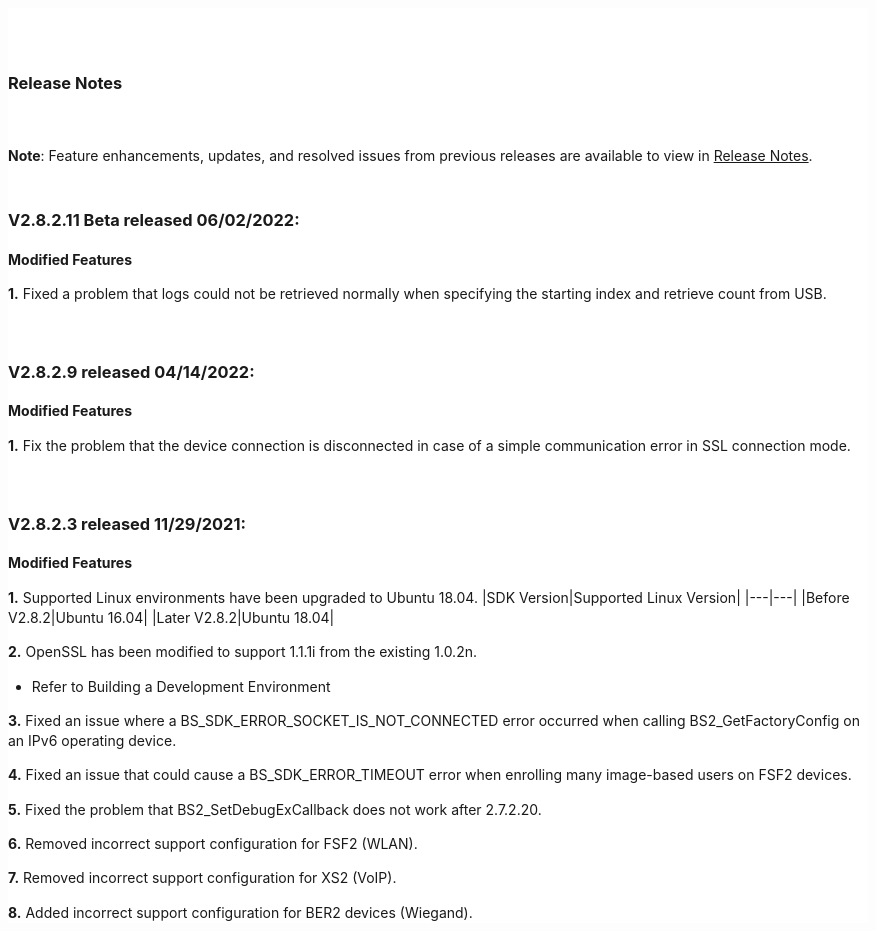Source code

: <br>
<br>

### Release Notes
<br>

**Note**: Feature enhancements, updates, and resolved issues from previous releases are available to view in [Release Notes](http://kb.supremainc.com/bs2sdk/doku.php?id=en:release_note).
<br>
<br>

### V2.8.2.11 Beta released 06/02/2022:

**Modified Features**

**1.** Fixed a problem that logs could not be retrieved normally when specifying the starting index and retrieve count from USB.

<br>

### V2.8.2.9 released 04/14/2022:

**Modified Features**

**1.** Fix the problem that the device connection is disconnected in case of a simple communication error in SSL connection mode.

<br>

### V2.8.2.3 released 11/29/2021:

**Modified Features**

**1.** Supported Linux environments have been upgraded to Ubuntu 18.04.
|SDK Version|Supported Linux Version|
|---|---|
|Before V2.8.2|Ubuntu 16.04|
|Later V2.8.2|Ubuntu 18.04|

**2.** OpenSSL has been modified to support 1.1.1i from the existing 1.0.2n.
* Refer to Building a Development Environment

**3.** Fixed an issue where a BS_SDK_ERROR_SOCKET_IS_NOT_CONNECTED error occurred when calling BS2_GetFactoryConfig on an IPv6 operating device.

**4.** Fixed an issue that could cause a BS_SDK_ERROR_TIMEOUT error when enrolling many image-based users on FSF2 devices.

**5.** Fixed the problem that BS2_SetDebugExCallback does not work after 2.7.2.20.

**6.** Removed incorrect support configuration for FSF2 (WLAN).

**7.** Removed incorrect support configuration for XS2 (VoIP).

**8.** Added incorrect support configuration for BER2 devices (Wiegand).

########################################

## [WHAT NEEDS TO BE DONE]
Each line of the data above is to be output exactly; the pictures are not to appear.

## [YOUR RESPONSE]
Source code

: <br>
<br>

### Release Notes
<br>

**Note**: Feature enhancements, updates, and resolved issues from previous releases are available to view in [Release Notes](http://kb.supremainc.com/bs2sdk/doku.php?id=en:release_note).
<br>
<br>

### V2.8.2.11 Beta released 06/02/2022:

**Modified Features**

**1.** Fixed a problem that logs could not be retrieved normally when specifying the starting index and retrieve count from USB.

<br>

### V2.8.2.9 released 04/14/2022:

**Modified Features**

**1.** Fix the problem that the device connection is disconnected in case of a simple communication error in SSL connection mode.

<br>

### V2.8.2.3 released 11/29/2021:

**Modified Features**

**1.** Supported Linux environments have been upgraded to Ubuntu 18.04.
|SDK Version|Supported Linux Version|
|---|---|
|Before V2.8.2|Ubuntu 16.04|
|Later V2.8.2|Ubuntu 18.04|

**2.** OpenSSL has been modified to support 1.1.1i from the existing 1.0.2n.
* Refer to Building a Development Environment

**3.** Fixed an issue where a BS_SDK_ERROR_SOCKET_IS_NOT_CONNECTED error occurred when calling BS2_GetFactoryConfig on an IPv6 operating device.

**4.** Fixed an issue that could cause a BS_SDK_ERROR_TIMEOUT error when enrolling many image-based users on FSF2 devices.

**5.** Fixed the problem that BS2_SetDebugExCallback does not work after 2.7.2.20.

**6.** Removed incorrect support configuration for FSF2 (WLAN).

**7.** Removed incorrect support configuration for XS2 (VoIP).

**8.** Added incorrect support configuration for BER2 devices (Wiegand).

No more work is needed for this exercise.